I was interviewing him as part of New Zealand's physiotherapy centenary celebrations (you can hear Brian talk about his work and practice life here), and as part of that interview I asked him about two quite famous pictures that appeared in the 4th edition of his book 'Manual Therapy: "NAGS", "SNAGS", "PRP'S" etc.' If you turn to pages 64 and 82 of that edition, you will be confronted by these two rather arresting pictures:
By 1998 Brian's books had become incredibly popular, and he was in demand as a speaker all over the world. His American publishers asked him if he would consider a slight change to the next edition, including a couple of images with female models, where the technique was, shall we say, 'sensitive.' Brian's books almost exclusively used male models, and American physical therapists - fearing law suits - wanted visual evidence of how one was supposed to perform a "SNAGS" technique for anterior chest pain with extension. They wanted evidence that you really do need to place your hands across the breasts to perform the technique safely and effectively.
Brian agreed, but not wanting to use a relative for the pictures, decided to phone a local massage parlour and hire a prostitute for the pictures.
The woman arrived with her minder (the man holding the leg in the picture on p. 82), took off her clothes and posed for the pictures. These were her 'working clothes' as Brian put it, and so they took the pictures in situ and thought nothing of it.
Brian had long held the view that we were too prudish about images of naked bodies, and knew that some skin-to-skin contact was essential if one was going to be effective with some techniques. Little did he realise the fuss these images would cause.
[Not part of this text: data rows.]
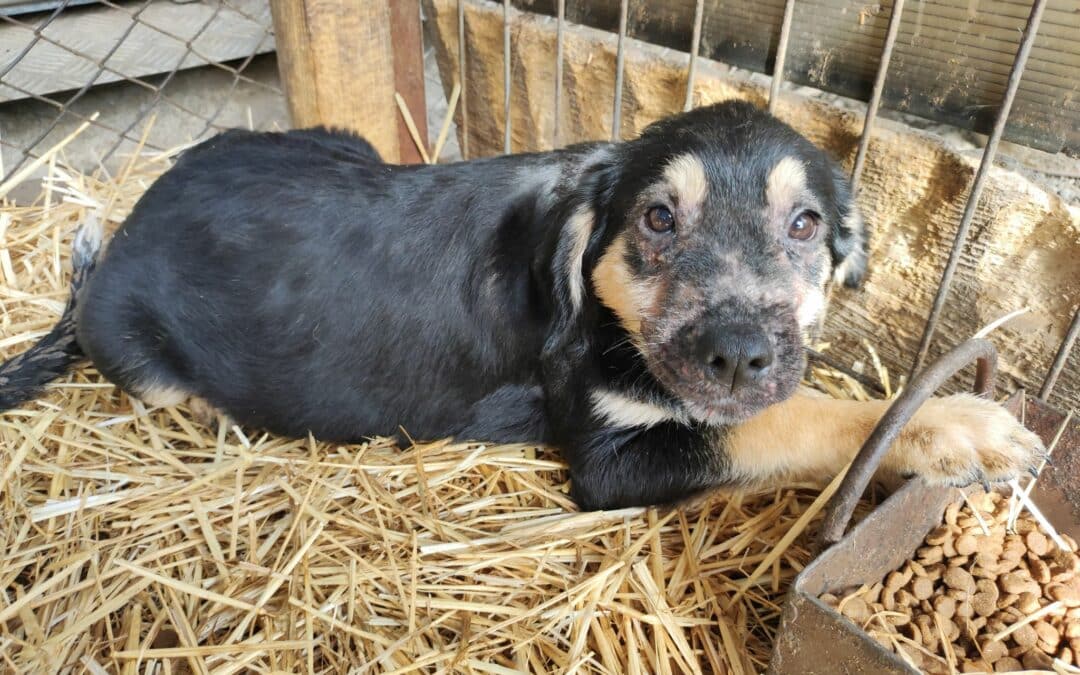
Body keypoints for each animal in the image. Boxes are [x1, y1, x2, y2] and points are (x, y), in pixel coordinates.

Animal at [0, 101, 1045, 505]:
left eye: (804, 226)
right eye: (658, 218)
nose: (741, 355)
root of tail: (130, 220)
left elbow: (786, 405)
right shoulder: (612, 457)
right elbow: (791, 422)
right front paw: (955, 426)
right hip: (142, 357)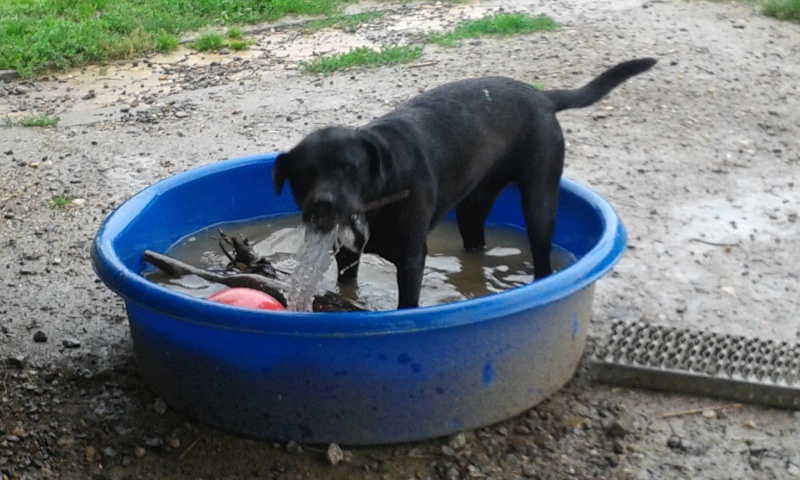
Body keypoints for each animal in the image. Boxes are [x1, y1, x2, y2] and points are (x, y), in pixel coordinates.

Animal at [272, 59, 652, 308]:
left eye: (350, 170)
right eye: (303, 176)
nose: (323, 204)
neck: (380, 194)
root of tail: (543, 97)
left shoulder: (412, 258)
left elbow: (407, 304)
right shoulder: (348, 254)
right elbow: (347, 283)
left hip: (539, 200)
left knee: (542, 252)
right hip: (473, 208)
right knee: (474, 239)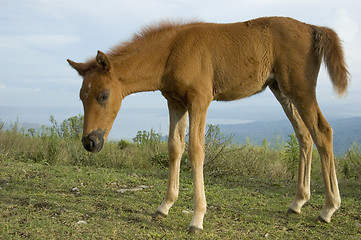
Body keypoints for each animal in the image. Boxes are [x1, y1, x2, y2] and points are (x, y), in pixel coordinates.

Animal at [67, 16, 346, 232]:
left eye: (103, 95)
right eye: (81, 96)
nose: (90, 142)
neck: (171, 52)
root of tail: (312, 28)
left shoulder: (200, 100)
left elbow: (196, 150)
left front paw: (197, 219)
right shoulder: (175, 102)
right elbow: (174, 148)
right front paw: (164, 206)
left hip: (300, 89)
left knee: (323, 132)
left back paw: (328, 209)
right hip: (281, 90)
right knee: (304, 135)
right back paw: (298, 203)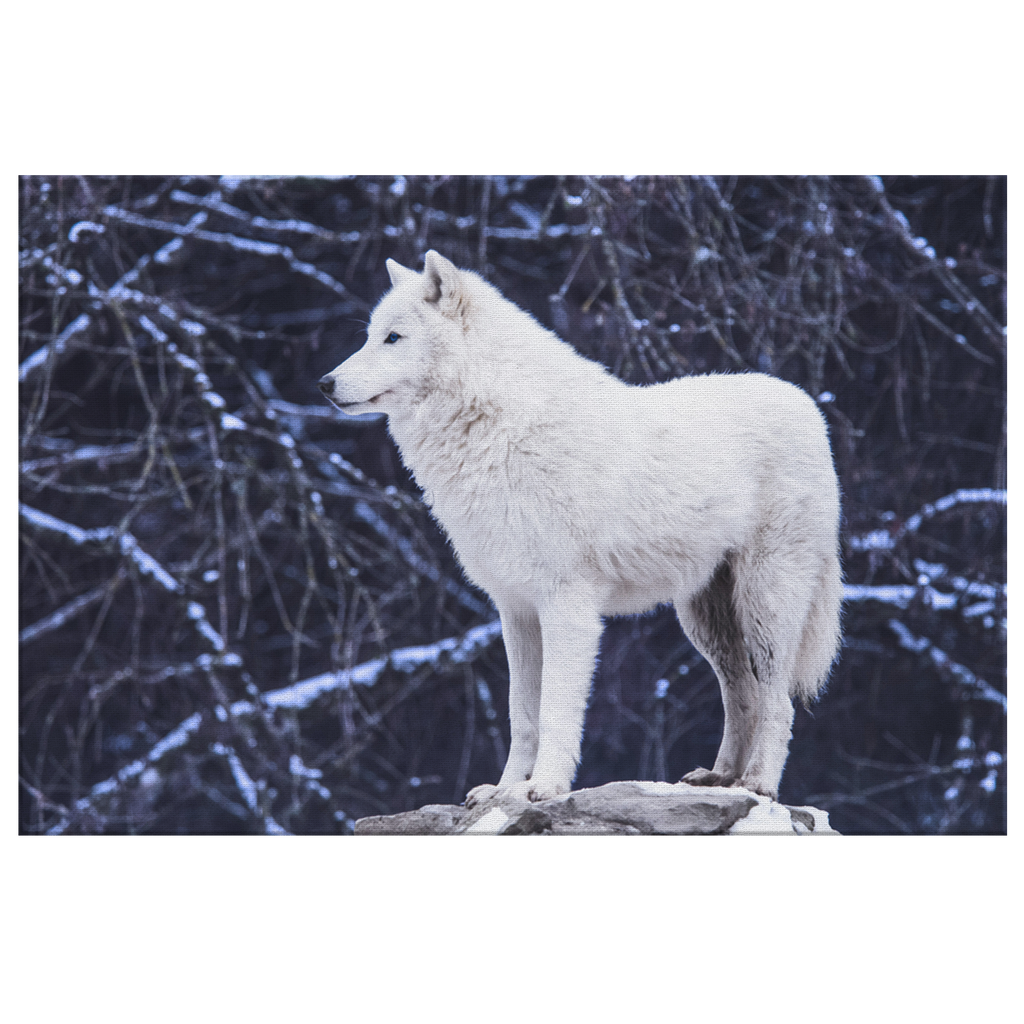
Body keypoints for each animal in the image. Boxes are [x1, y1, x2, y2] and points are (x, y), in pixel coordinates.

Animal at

Suffice to say, the images were removed from the 5th edition and replaced with a picture of a male model who caused no-one any offence.
One thing that always struck me about these 'scandalous' pictures is the use of black boxes to hide the model's appearance. They have the effect of making the pictures seem really seedy. It doesn't help that Brian's face is hidden behind the model in the first picture, and that she is looking away from the camera. I imagine that if you took this picture out of the book and showed it to people who didn't know any better, they would say it had been lifted from an old pornographic magazine.
The second picture is even more strange. Not only was no effort made to change the model's 'working' clothes, but a black box has been placed over the right cheek of her buttocks. I was totally confused by this, until Brian told me that it was because she had a tattoo on her bottom and the publishers didn't think that it would be appropriate to show this in the book. It's surprising, given their sensitivity, that they didn't feel the same about having a half-naked prostitute being manipulated by two men in a photo shoot that took 20 minutes and resulted in a financial transaction that bore all the hallmarks of her normal day-job.
I find it deeply ironic, given how we have to be so careful about how we regulate the sensuality of touch, that Brian should have chosen to use a prostitute to demonstrate a technique that is used every day by practitioners around the world. Brian did a fine thing in printing these photographs because he inadvertently raised a question about how physiotherapy views the sensuality of its practice. I'm not sure if he'd do it again, if he knew how people would react, but I think that says more about some of the people in the profession than it does about him.